The first feature gets the most attention, because this is where component patterns get established. How I structure my first form, my first data display, my first loading state — these become the template AI replicates for every subsequent feature. If my first Button uses CVA for variants, merges className with cn(), forwards ref, and follows consistent prop conventions, then when I ask AI to build an Input it will follow the same patterns because they exist in the codebase as examples.

For later features, I can work at a higher level. "Build a settings page with sections for profile, notifications, and billing, following the same patterns as the dashboard." AI produces output that's consistent with what's already there, because the codebase itself is the specification it's working from.

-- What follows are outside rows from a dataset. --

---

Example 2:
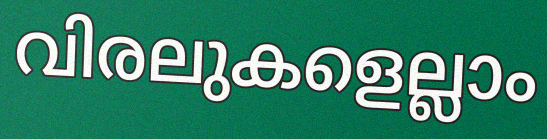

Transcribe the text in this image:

വിരലുകളെല്ലാം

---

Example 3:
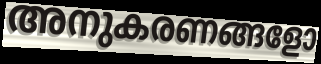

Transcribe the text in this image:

അനുകരണങ്ങളോ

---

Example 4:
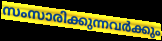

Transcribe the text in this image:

സംസാരിക്കുന്നവർക്കും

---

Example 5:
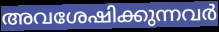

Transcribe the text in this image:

അവശേഷിക്കുന്നവർ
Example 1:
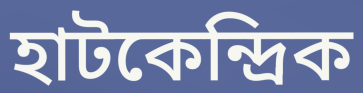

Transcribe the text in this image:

হাটকেন্দ্রিক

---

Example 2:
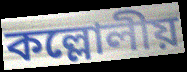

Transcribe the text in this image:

কল্লোলীয়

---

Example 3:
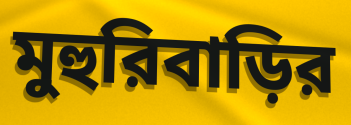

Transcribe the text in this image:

মুহুরিবাড়ির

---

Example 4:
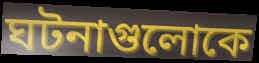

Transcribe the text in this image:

ঘটনাগুলোকে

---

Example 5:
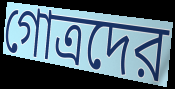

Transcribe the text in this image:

গোত্রদের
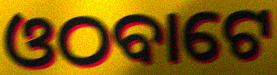
ଓଠବାଟେ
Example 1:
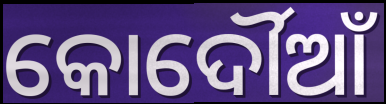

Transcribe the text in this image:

କୋର୍ଦୌଆଁ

State design is an underrated part of this. For every component I explicitly think through the loading state, the error state, the empty state, and the populated state at realistic volumes. What happens with one item? Fifty? Five hundred? This is where most AI output falls short unless you ask for it specifically. And it's where design skill makes the biggest difference in the final product.

The collaboration model shifts as features accumulate. For the first feature I lead closely, reviewing everything against the conventions. For later ones I describe at a higher level and review for quality. I find myself directing more and implementing less with every feature I build.

7. Refine in the browser

This is the step most people skip, and it's the one that makes the biggest difference to how the final product feels.

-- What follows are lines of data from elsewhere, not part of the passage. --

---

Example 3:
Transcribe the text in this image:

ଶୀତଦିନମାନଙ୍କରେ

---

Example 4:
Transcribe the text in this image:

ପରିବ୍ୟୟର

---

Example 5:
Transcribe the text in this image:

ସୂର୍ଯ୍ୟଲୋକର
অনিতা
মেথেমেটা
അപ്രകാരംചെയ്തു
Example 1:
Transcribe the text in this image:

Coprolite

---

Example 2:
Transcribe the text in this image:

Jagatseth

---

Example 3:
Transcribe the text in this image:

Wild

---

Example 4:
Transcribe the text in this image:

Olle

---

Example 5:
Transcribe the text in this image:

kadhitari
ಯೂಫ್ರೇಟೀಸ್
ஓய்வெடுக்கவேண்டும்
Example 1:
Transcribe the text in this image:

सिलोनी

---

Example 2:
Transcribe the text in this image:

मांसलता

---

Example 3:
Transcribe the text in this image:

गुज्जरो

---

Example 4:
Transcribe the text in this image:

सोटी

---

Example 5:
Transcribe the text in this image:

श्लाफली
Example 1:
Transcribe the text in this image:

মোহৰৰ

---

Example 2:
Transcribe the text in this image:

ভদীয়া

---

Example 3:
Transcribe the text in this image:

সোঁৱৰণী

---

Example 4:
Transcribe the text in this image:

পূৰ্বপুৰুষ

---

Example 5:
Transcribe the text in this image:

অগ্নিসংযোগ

AI can generate structurally correct code, but it can't tell whether a transition is too fast, whether the spacing between sections feels right, or whether a loading skeleton is the right approach versus a simple fade-in. These are judgement calls that need real eyes on a real interface.

I use DevTools as a design tool and Agentation (https://agentation.dev/) to annotate the changes. Adjust values live, find what feels right, commit the changes. It's faster than edit-save-refresh and gives immediate feedback. I pay attention to vertical rhythm, type hierarchy, how the semantic tokens feel in context rather than in isolation, responsive behaviour at real device widths, and animation timing.

I also test edge cases visually. Long strings, missing images, single-item lists, maximum-content scenarios, narrow viewports, reduced motion. These are what expose whether the design system actually holds up or just looks good in the happy path.

AI is useful here for generating stress-test data and for targeted audits. "Check this component's accessibility." "Find spacing values that aren't on the scale." "Review this animation for performance." Specific, bounded requests against my established standards.

I try to budget real time for this. It's tempting to skip it, but the refinement pass is what makes the difference between something that feels considered and something that feels generated. The opposite problem is refining forever. I set a time box, fix the highest-impact things, and ship.

The rhythm

Each of these steps asks for a different kind of thinking, and I've found it helps to be deliberate about that.

Writing the PRD and making technical decisions is about exploring broadly and then committing. No code yet, just thinking and deciding.

Designing the system is the creative part. I don't try to be fast here because taste decisions need time to settle.

Scaffolding and building the shell are about precision. These are foundations and they need to be right.

Building features is where I iterate. Each one teaches me something about the architecture and the product.

Refining is where I trust my design instincts. If something looks off, it usually is.

After each project I write down what worked and what didn't. The process keeps changing. That's the point.